In a recent interview to one of business channels, Tony Fernandes of AirAsia categorically stated that the airline was ‘extremely disappointed’ with the new proposal. He said, “...the new system is complicated and I am not sure it benefits the people of India but that is what we are seeing at the moment, the policy. We were hoping that the 5/20 rule would be abolished and that would allow Indian airlines, new airlines to compete on a level playing field. I think now you have a three-tier system; you have incumbents who are looking at it. I assume all the potential to do domestic and international short-haul and long-haul. You have foreign airlines that have an advantage over the new Indian airlines. So Emirates can fly in and fly out whenever it wants to internationally, yet airlines such as ours are diving division airlines which are allowed to operate only domestically. So it is really disappointing.”

New Rule

The government has now proposed a credit-based system which may help new airlines to fly overseas, if they fly on nontrunk routes and gain points. For that an airline would need more aircraft and deep pockets. The Ministry of Civil Aviation (MoCA) in the beginning of the year announced DFC system to replace the 5/20 Rule. As per the proposal, new airlines should gain a minimum of 300 DFCs before they start overseas operations (over six hours long – US and UK), up from its earlier proposal of 200 DFCs.

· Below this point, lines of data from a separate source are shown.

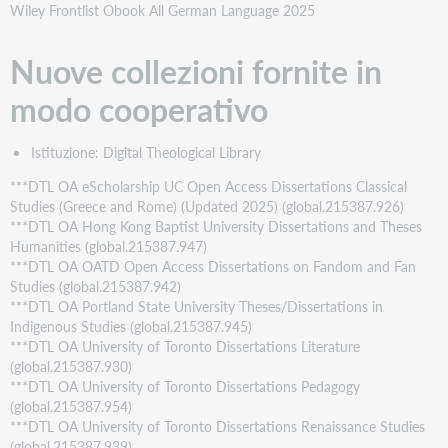
Wiley Frontlist Obook All German Language 2025
Nuove collezioni fornite in
modo cooperativo
Istituzione: Digital Theological Library
***DTL OA eScholarship UC Open Access Dissertations Classical
Studies (Greece and Rome) (Updated 2025) (global.215387.926)
***DTL OA Hong Kong Baptist University Dissertations and Theses
Humanities (global.215387.947)
***DTL OA OATD Open Access Dissertations on Fandom and Fan
Studies (global.215387.942)
***DTL OA Portland State University Theses/Dissertations in
Indigenous Studies (global.215387.945)
***DTL OA University of Toronto Dissertations Literature
(global.215387.930)
***DTL OA University of Toronto Dissertations Pedagogy
(global.215387.954)
***DTL OA University of Toronto Dissertations Renaissance Studies
(global.215387.939)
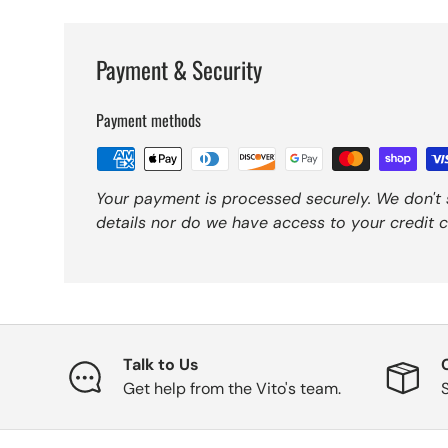
Payment & Security
Payment methods
Your payment is processed securely. We don't 
details nor do we have access to your credit c
Talk to Us
Get help from the Vito's team.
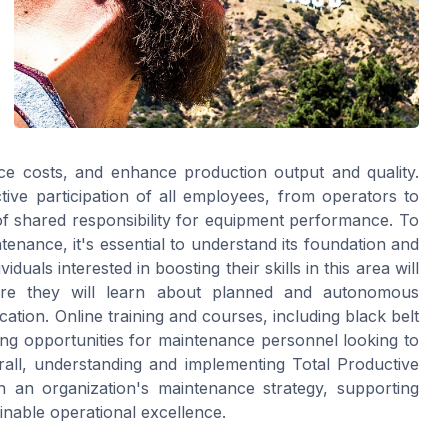
ce costs, and enhance production output and quality.
ive participation of all employees, from operators to
 shared responsibility for equipment performance. To
tenance, it's essential to understand its foundation and
iduals interested in boosting their skills in this area will
re they will learn about planned and autonomous
ation. Online training and courses, including black belt
rning opportunities for maintenance personnel looking to
all, understanding and implementing Total Productive
 an organization's maintenance strategy, supporting
inable operational excellence.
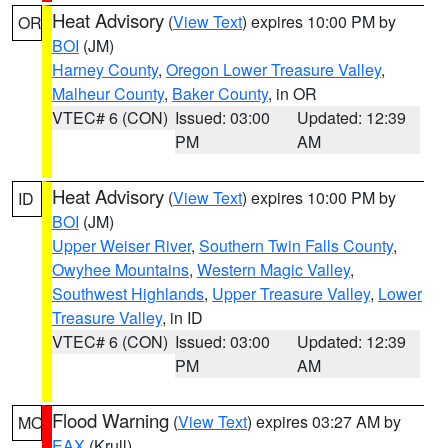
Heat Advisory
(
View Text
) expires 10:00 PM by
OR
BOI
(JM)
Harney County
,
Oregon Lower Treasure Valley
,
Malheur County
,
Baker County
, in OR
VTEC# 6 (CON)
Issued: 03:00
Updated: 12:39
PM
AM
Heat Advisory
(
View Text
) expires 10:00 PM by
ID
BOI
(JM)
Upper Weiser River
,
Southern Twin Falls County
,
Owyhee Mountains
,
Western Magic Valley
,
Southwest Highlands
,
Upper Treasure Valley
,
Lower
Treasure Valley
, in ID
VTEC# 6 (CON)
Issued: 03:00
Updated: 12:39
PM
AM
Flood Warning
(
View Text
) expires 03:27 AM by
MO
EAX
(Krull)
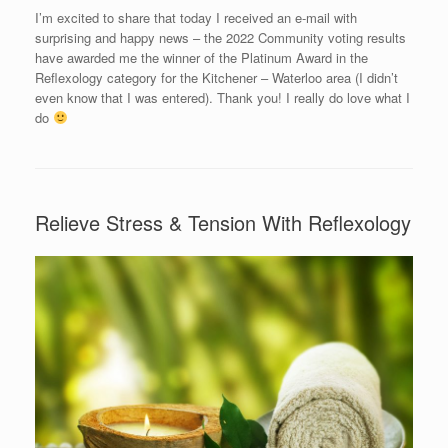
I’m excited to share that today I received an e-mail with
surprising and happy news – the 2022 Community voting results
have awarded me the winner of the Platinum Award in the
Reflexology category for the Kitchener – Waterloo area (I didn’t
even know that I was entered). Thank you! I really do love what I
do
Relieve Stress & Tension With Reflexology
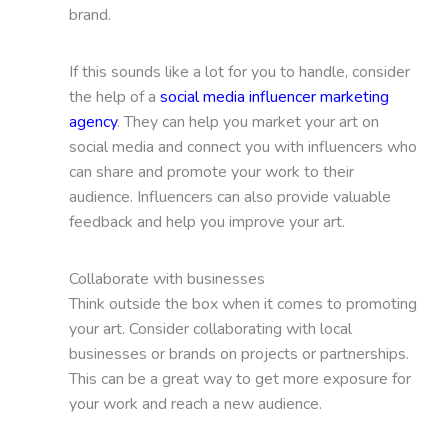
brand.
If this sounds like a lot for you to handle, consider
the help of a
social media influencer marketing
agency
. They can help you market your art on
social media and connect you with influencers who
can share and promote your work to their
audience. Influencers can also provide valuable
feedback and help you improve your art.
Collaborate with businesses
Think outside the box when it comes to promoting
your art. Consider collaborating with local
businesses or brands on projects or partnerships.
This can be a great way to get more exposure for
your work and reach a new audience.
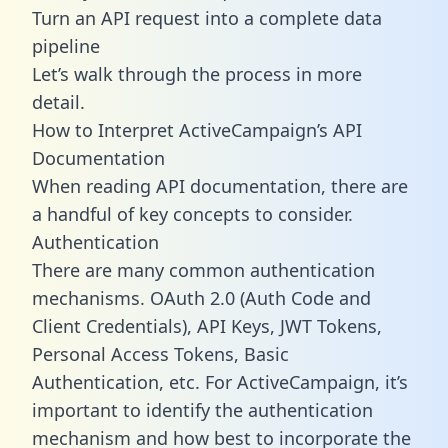
Turn an API request into a complete data
pipeline
Let’s walk through the process in more
detail.
How to Interpret ActiveCampaign’s API
Documentation
When reading API documentation, there are
a handful of key concepts to consider.
Authentication
There are many common authentication
mechanisms. OAuth 2.0 (Auth Code and
Client Credentials), API Keys, JWT Tokens,
Personal Access Tokens, Basic
Authentication, etc. For ActiveCampaign, it’s
important to identify the authentication
mechanism and how best to incorporate the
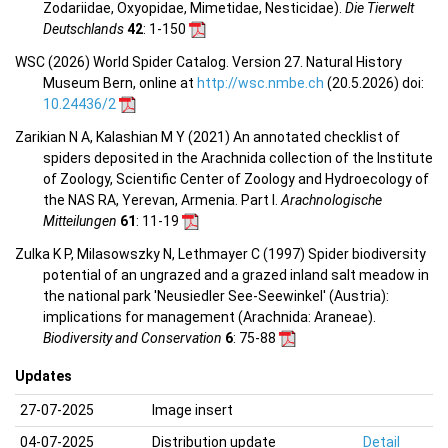
Zodariidae, Oxyopidae, Mimetidae, Nesticidae).
Die Tierwelt
Deutschlands
42
: 1-150
WSC (2026) World Spider Catalog. Version 27. Natural History
Museum Bern, online at
http://wsc.nmbe.ch
(20.5.2026) doi:
10.24436/2
Zarikian N A, Kalashian M Y (2021) An annotated checklist of
spiders deposited in the Arachnida collection of the Institute
of Zoology, Scientific Center of Zoology and Hydroecology of
the NAS RA, Yerevan, Armenia. Part I.
Arachnologische
Mitteilungen
61
: 11-19
Zulka K P, Milasowszky N, Lethmayer C (1997) Spider biodiversity
potential of an ungrazed and a grazed inland salt meadow in
the national park 'Neusiedler See-Seewinkel' (Austria):
implications for management (Arachnida: Araneae).
Biodiversity and Conservation
6
: 75-88
Updates
27-07-2025
Image insert
04-07-2025
Distribution update
Detail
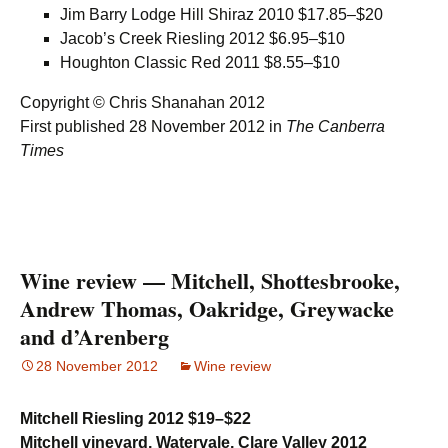
Jim Barry Lodge Hill Shiraz 2010 $17.85–$20
Jacob’s Creek Riesling 2012 $6.95–$10
Houghton Classic Red 2011 $8.55–$10
Copyright © Chris Shanahan 2012
First published 28 November 2012 in
The Canberra
Times
Wine review — Mitchell, Shottesbrooke,
Andrew Thomas, Oakridge, Greywacke
and d’Arenberg
28 November 2012
Wine review
Mitchell Riesling 2012 $19–$22
Mitchell vineyard, Watervale, Clare Valley 2012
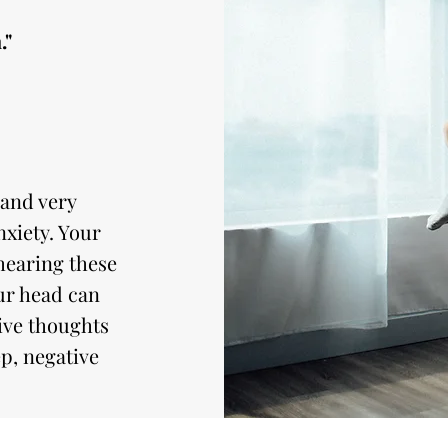
."
 and very
xiety. Your
hearing these
ur head can
tive thoughts
p, negative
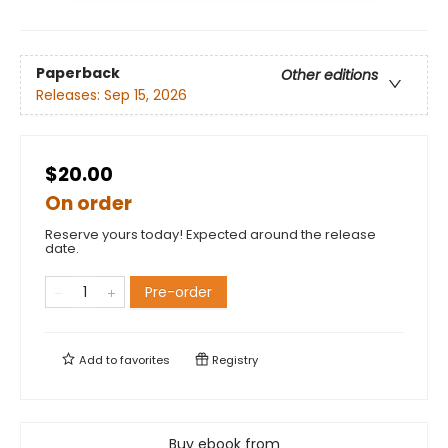
Paperback
Other editions
Releases:
Sep 15, 2026
$20.00
On order
Reserve yours today! Expected around the release
date.
Pre-order
Add to
favorites
Registry
Buy ebook from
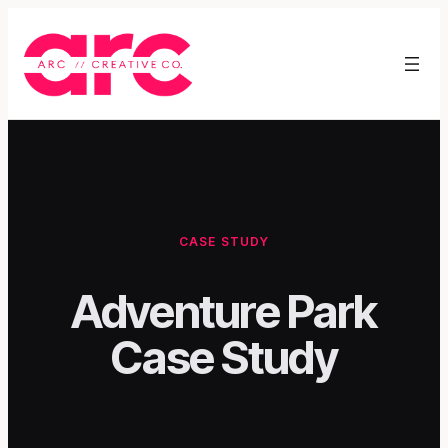
Skip
to
content
CASE STUDY
Adventure Park
Case Study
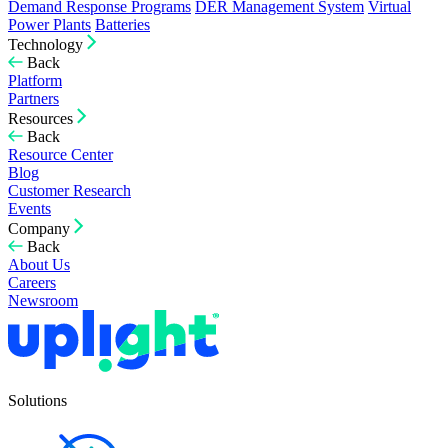
Demand Response Programs
DER Management System
Virtual
Power Plants
Batteries
Technology
Back
Platform
Partners
Resources
Back
Resource Center
Blog
Customer Research
Events
Company
Back
About Us
Careers
Newsroom
Solutions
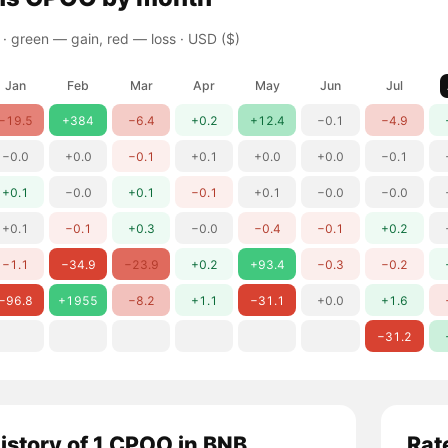
 ·
green — gain, red — loss
· USD ($)
Jan
Feb
Mar
Apr
May
Jun
Jul
−19.5
+384
−6.4
+0.2
+12.4
−0.1
−4.9
−0.0
+0.0
−0.1
+0.1
+0.0
+0.0
−0.1
+0.1
−0.0
+0.1
−0.1
+0.1
−0.0
−0.0
+0.1
−0.1
+0.3
−0.0
−0.4
−0.1
+0.2
−1.1
−34.9
−23.9
+0.2
+93.4
−0.3
−0.2
−96.8
+1955
−8.2
+1.1
−31.1
+0.0
+1.6
−31.2
history of 1 CPOO in BNB
Rat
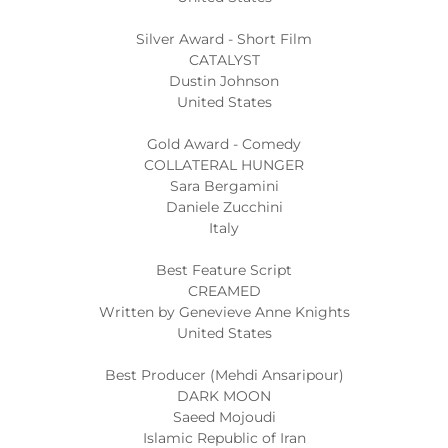
Silver Award - Short Film
CATALYST
Dustin Johnson
United States
Gold Award - Comedy
COLLATERAL HUNGER
Sara Bergamini
Daniele Zucchini
Italy
Best Feature Script
CREAMED
Written by Genevieve Anne Knights
United States
Best Producer (Mehdi Ansaripour)
DARK MOON
Saeed Mojoudi
Islamic Republic of Iran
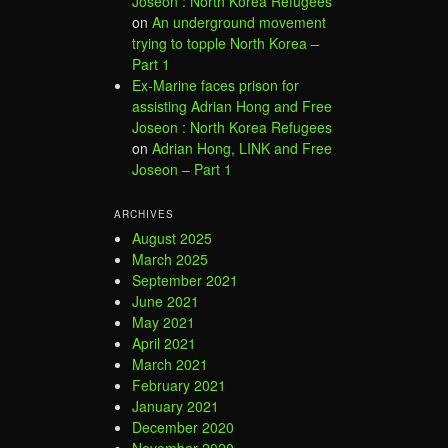
Joseon : North Korea Refugees
on
An underground movement
trying to topple North Korea –
Part 1
Ex-Marine faces prison for
assisting Adrian Hong and Free
Joseon : North Korea Refugees
on
Adrian Hong, LINK and Free
Joseon – Part 1
ARCHIVES
August 2025
March 2025
September 2021
June 2021
May 2021
April 2021
March 2021
February 2021
January 2021
December 2020
November 2020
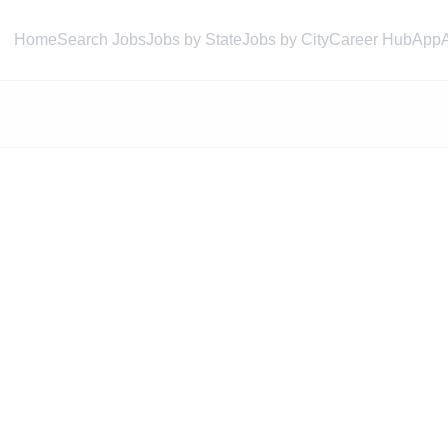
Home
Search Jobs
Jobs by State
Jobs by City
Career Hub
App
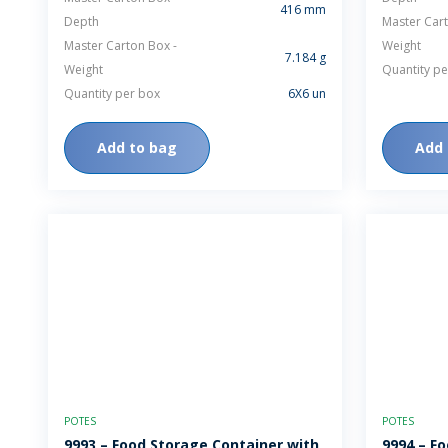
416 mm
Depth
Master Cart
Master Carton Box -
Weight
7.184 g
Weight
Quantity pe
Quantity per box
6X6 un
Add to bag
Add 
POTES
POTES
9993 – Food Storage Container with
9994 – F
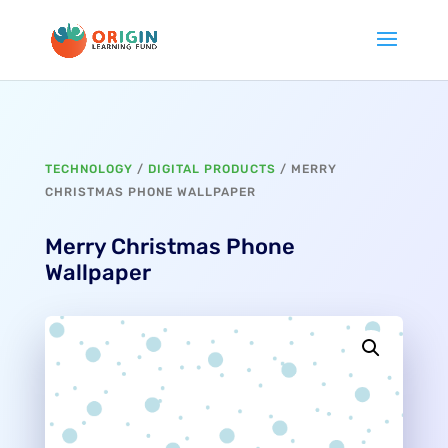
TECHNOLOGY
/
DIGITAL PRODUCTS
/ MERRY
CHRISTMAS PHONE WALLPAPER
Merry Christmas Phone
Wallpaper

And for short-haul routes (Middle East and South East Asia), the requirement is 600 DFCs.

Deconstructing DFC

According to MoCA, one DFC is equal to ten million available seat-kilometre or revenue earning passenger-kilometre. Airlines will earn these credits on the basis of capacity deployment on different routes, be it Category-I, II or III. Credits earned will depend on routes served and be calculated by multiplying capacity deployed (using the sector unit, available seat-kilometre) with a unit. Airlines deploying flights on non-trunk routes, such as the North East, will get more credits than those flying on Category-I routes connecting 20 major cities.

The idea of having lower DFCs (300) for long haul routes, is to encourage airlines to fly long distances. Many of the traffic rights have remained unused or under-used on the long haul sector. It will also discourage start-up airlines which have international linkages from transferring Indian traffic to aviation hubs in the Gulf or South East Asia. Generating DFCs depends on the routes an airline decides to fly. For Category-III routes, an airline will get a multiplier of five. For Category-II, it will get a multiplier of three. This means for every DFC a carrier generates on a Category-I route, it will generate three DFCs on a Category-II route and five DFCs on a Category-III route. Currently, AirAsia India and Vistara flights are on Category-I routes. Only during summer will these airlines start flying to Jammu and Kashmir and the North East, which are Category-II routes. However, confusion still prevails on how the DFC is going to work. The proposal is still under discussion and an announcement is soon expected.